Another big emotional support was my sister Alba. She would try to pop by every second day and see how I was doing. “What’s that?” I asked pointing at the paper cup she was holding when she came into my room around 8 am. “A chocolate mocha.” “Gimme,” I hissed and she quickly checked if Kai was in the vicinity who to this day believes that caffeine will only taint my moo juice. I passed Alba some hand disinfectant. She passed me the cup to put some disinfectant on her hands and I handed over her slightly puzzled looking nephew. After a big gulp, I leaned back into the pillows. The sweet taste of a far gone normality.
We heard Ida coming through the front-door and carrying bags of groceries. The door behind her was not shut yet and she yelled: “Jou san bebi!” Good morning, baby. She did that every morning with no regard if the baby was sleeping or not. I do not know why she had to inject so much over the top vociferous enthusiasm in a household which was clearly attempting to be a nest of peace and quiet like a library. Even Jane Austen's Mrs. Bennett could have not been more been more exuberant when she announced that Netherfield was let a last.

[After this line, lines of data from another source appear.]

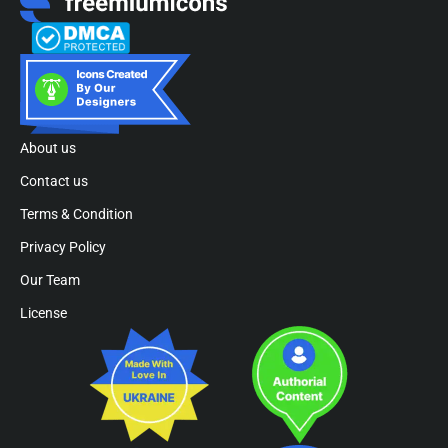
About us
Contact us
Terms & Condition
Privacy Policy
Our Team
License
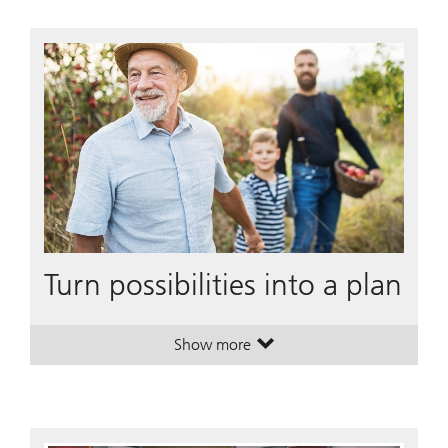
Turn possibilities into a plan
Show more
. Turn possibilities into a plan.
. Turn possibilities into a plan.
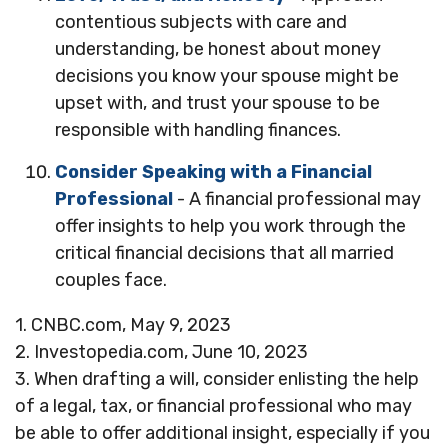
contentious subjects with care and
understanding, be honest about money
decisions you know your spouse might be
upset with, and trust your spouse to be
responsible with handling finances.
Consider Speaking with a Financial
Professional
- A financial professional may
offer insights to help you work through the
critical financial decisions that all married
couples face.
1. CNBC.com, May 9, 2023
2. Investopedia.com, June 10, 2023
3. When drafting a will, consider enlisting the help
of a legal, tax, or financial professional who may
be able to offer additional insight, especially if you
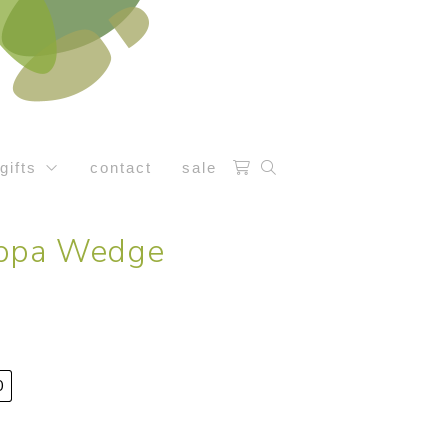
gifts
contact
sale
eppa Wedge
0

Alba noticed me tensing up. “She clearly makes you anxious. Why don't you just send her away?” poking the vein which just popped up on my temple. “Three more days,” I said like it was a mantra. “Three more days and the other CL will be here and all will be well.” My sister sighed and probably resolved to be more sane when she would become a mom.
On Ida's last day I almost felt generously good-natured like the living who won't speak ill of the departed. And she was about to depart, just a few papers needed to be signed and the remainder of wages to be paid. Before she left she asked if we could take a picture of her with Dex because he was so cute. Although I was not keen for her to add a pic of Dex on her portfolio or her Facebook page, I wanted to offer a her a gesture of goodwill. I was grateful after all: She took care of my baby boy, she prepared nourishing food, I did not have to do any dishes. And in all the monotony of barely sleeping, worrying and caring for a newborn baby, her leaving gave me something to look forward to.